Une équipe de l’ULiège découvre qu’un médicament régulièrement prescrit dans le cadre de maladies coronaires est aussi un antibiotique puissant, y compris contre des souches résistantes. Cette avancée majeure dans la lutte contre les infections par des bactéries résistantes aux antibiotiques, réalisée par une équipe de chercheurs et médecins de l’ULiège, du GIGA et du CHU de Liège est présentée dans la revue de référence en cardiologie JAMA Cardiology.
Le Professeur Patrizio Lancellotti, le Docteur Cécile Oury et leur équipe (Docteur Lucia Musumeci, Nicolas Jacques, GIGA-Sciences Cardiovasculaires, Service de Cardiologie, CHU de Liège) découvrent qu’un médicament contre la maladie coronaire, le syndrome coronaire et l’infarctus est aussi un antibiotique puissant. Cela représente une nouvelle avancée majeure dans la lutte contre les infections par les bactéries Gram-positives résistantes aux antibiotiques.
Les chercheurs démontrent que le médicament antiplaquettaire ticagrelor (commercialisé sous le nom de Brilique® en Belgique) possède une activité bactéricide contre les bactéries Gram-positives. De plus, ce médicament conserve une activité identique contre les souches résistantes aux antibiotiques. En effet, le ticagrelor tue les bactéries Staphyloccocus aureus et Staphylococcus epidermidis résistantes à la méthicilline et les Enteroccus faecalis résistantes à la vancomycine. Sa rapidité d’action est supérieure à celle des antibiotiques couramment utilisés en clinique et la fréquence d’apparition de résistance est extrêmement faible.
Cette découverte est de taille puisque le ticagrelor fait partie des médicaments les plus souvent administrés au monde pour la prévention des maladies cardiovasculaires, telles que l’infarctus du myocarde et les atteintes vasculaires cérébrales.

====

TRAVAIL À RÉALISER: Recopiez mot pour mot l'intégralité de l'article ci-dessus sur le ticagrelor.

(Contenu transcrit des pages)

====

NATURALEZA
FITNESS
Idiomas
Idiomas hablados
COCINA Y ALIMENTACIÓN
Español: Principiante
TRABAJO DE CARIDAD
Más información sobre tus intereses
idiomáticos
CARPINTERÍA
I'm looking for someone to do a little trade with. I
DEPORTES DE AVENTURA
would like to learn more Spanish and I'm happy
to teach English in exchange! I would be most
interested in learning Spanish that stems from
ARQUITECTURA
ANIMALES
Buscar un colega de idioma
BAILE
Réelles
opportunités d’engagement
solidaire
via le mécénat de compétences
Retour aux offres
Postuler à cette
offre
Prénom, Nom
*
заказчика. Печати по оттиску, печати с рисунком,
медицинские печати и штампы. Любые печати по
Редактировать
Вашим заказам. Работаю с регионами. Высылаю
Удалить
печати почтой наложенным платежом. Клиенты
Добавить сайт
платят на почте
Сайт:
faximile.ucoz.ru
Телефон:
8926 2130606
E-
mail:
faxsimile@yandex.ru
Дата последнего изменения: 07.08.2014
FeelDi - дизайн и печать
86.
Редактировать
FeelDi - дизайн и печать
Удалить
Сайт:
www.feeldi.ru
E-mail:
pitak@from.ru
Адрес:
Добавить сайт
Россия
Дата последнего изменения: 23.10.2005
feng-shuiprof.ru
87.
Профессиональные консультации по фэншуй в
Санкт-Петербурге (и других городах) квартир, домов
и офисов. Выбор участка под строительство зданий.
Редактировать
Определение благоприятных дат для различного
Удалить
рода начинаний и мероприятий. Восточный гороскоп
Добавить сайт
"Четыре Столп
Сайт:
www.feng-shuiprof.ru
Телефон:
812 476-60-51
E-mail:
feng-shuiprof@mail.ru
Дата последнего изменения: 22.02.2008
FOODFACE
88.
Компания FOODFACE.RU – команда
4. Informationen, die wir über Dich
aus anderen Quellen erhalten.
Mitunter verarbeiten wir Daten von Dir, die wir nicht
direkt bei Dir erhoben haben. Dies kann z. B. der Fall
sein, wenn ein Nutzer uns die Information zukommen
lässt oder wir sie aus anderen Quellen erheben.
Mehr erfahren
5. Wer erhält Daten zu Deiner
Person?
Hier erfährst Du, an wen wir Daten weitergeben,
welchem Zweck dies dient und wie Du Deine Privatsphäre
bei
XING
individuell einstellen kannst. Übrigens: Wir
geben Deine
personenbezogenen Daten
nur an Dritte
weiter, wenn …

====

SOLUTION PROPOSÉE:
Une équipe de l’ULiège découvre qu’un médicament régulièrement prescrit dans le cadre de maladies coronaires est aussi un antibiotique puissant, y compris contre des souches résistantes. Cette avancée majeure dans la lutte contre les infections par des bactéries résistantes aux antibiotiques, réalisée par une équipe de chercheurs et médecins de l’ULiège, du GIGA et du CHU de Liège est présentée dans la revue de référence en cardiologie JAMA Cardiology.
Le Professeur Patrizio Lancellotti, le Docteur Cécile Oury et leur équipe (Docteur Lucia Musumeci, Nicolas Jacques, GIGA-Sciences Cardiovasculaires, Service de Cardiologie, CHU de Liège) découvrent qu’un médicament contre la maladie coronaire, le syndrome coronaire et l’infarctus est aussi un antibiotique puissant. Cela représente une nouvelle avancée majeure dans la lutte contre les infections par les bactéries Gram-positives résistantes aux antibiotiques.
Les chercheurs démontrent que le médicament antiplaquettaire ticagrelor (commercialisé sous le nom de Brilique® en Belgique) possède une activité bactéricide contre les bactéries Gram-positives. De plus, ce médicament conserve une activité identique contre les souches résistantes aux antibiotiques. En effet, le ticagrelor tue les bactéries Staphyloccocus aureus et Staphylococcus epidermidis résistantes à la méthicilline et les Enteroccus faecalis résistantes à la vancomycine. Sa rapidité d’action est supérieure à celle des antibiotiques couramment utilisés en clinique et la fréquence d’apparition de résistance est extrêmement faible.
Cette découverte est de taille puisque le ticagrelor fait partie des médicaments les plus souvent administrés au monde pour la prévention des maladies cardiovasculaires, telles que l’infarctus du myocarde et les atteintes vasculaires cérébrales.